(Stored items from a collection)
-=-=-

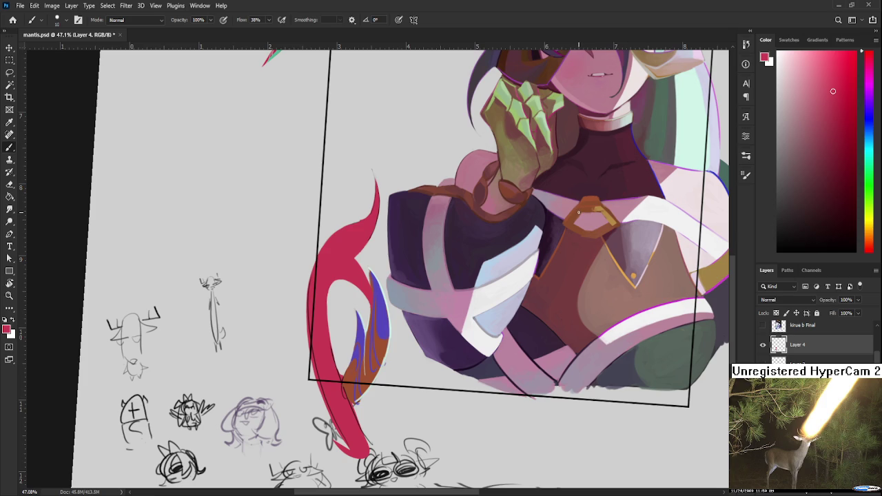
{"action": "scroll", "coordinate": [366, 209], "scroll_direction": "up", "scroll_amount": 3}
{"action": "scroll", "coordinate": [394, 274], "scroll_direction": "down", "scroll_amount": 2, "text": "alt"}
{"action": "scroll", "coordinate": [394, 273], "scroll_direction": "up", "scroll_amount": 2, "text": "alt"}
{"action": "scroll", "coordinate": [425, 189], "scroll_direction": "up", "scroll_amount": 2}
Step: Pick dark purple from the hair and paint it over the lower tail with a larger brush
{"action": "left_click", "coordinate": [405, 200], "text": "alt"}
{"action": "scroll", "coordinate": [389, 230], "scroll_direction": "down", "scroll_amount": 2}
{"action": "scroll", "coordinate": [389, 230], "scroll_direction": "down", "scroll_amount": 2}
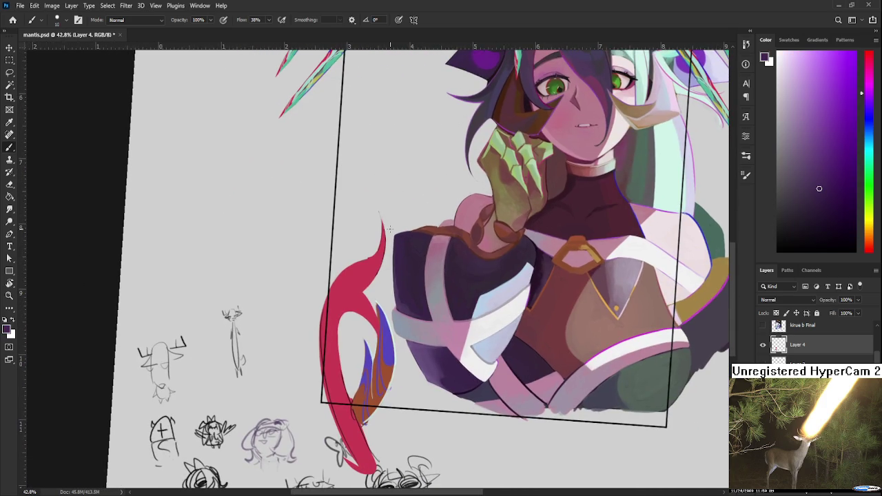
{"action": "key", "text": "bracketright"}
{"action": "key", "text": "bracketright"}
{"action": "mouse_move", "coordinate": [334, 350]}
{"action": "left_mouse_down"}
{"action": "mouse_move", "coordinate": [334, 376]}
{"action": "mouse_move", "coordinate": [342, 374]}
{"action": "left_mouse_up"}
Step: Add small dark strokes using resampled tail shades, then return to the tail's red
{"action": "left_click", "coordinate": [325, 364], "text": "alt"}
{"action": "left_click", "coordinate": [335, 321], "text": "alt"}
{"action": "left_click_drag", "start_coordinate": [334, 324], "coordinate": [334, 351]}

-=-=-

→ **TASK BRIEF**:
Could you output the full set of entries exactly, skipping every picture?

→ **RESPONSE**:
{"action": "scroll", "coordinate": [366, 209], "scroll_direction": "up", "scroll_amount": 3}
{"action": "scroll", "coordinate": [394, 274], "scroll_direction": "down", "scroll_amount": 2, "text": "alt"}
{"action": "scroll", "coordinate": [394, 273], "scroll_direction": "up", "scroll_amount": 2, "text": "alt"}
{"action": "scroll", "coordinate": [425, 189], "scroll_direction": "up", "scroll_amount": 2}
Step: Pick dark purple from the hair and paint it over the lower tail with a larger brush
{"action": "left_click", "coordinate": [405, 200], "text": "alt"}
{"action": "scroll", "coordinate": [389, 230], "scroll_direction": "down", "scroll_amount": 2}
{"action": "scroll", "coordinate": [389, 230], "scroll_direction": "down", "scroll_amount": 2}
{"action": "key", "text": "bracketright"}
{"action": "key", "text": "bracketright"}
{"action": "mouse_move", "coordinate": [334, 350]}
{"action": "left_mouse_down"}
{"action": "mouse_move", "coordinate": [334, 376]}
{"action": "mouse_move", "coordinate": [342, 374]}
{"action": "left_mouse_up"}
Step: Add small dark strokes using resampled tail shades, then return to the tail's red
{"action": "left_click", "coordinate": [325, 364], "text": "alt"}
{"action": "left_click", "coordinate": [335, 321], "text": "alt"}
{"action": "left_click_drag", "start_coordinate": [334, 324], "coordinate": [334, 351]}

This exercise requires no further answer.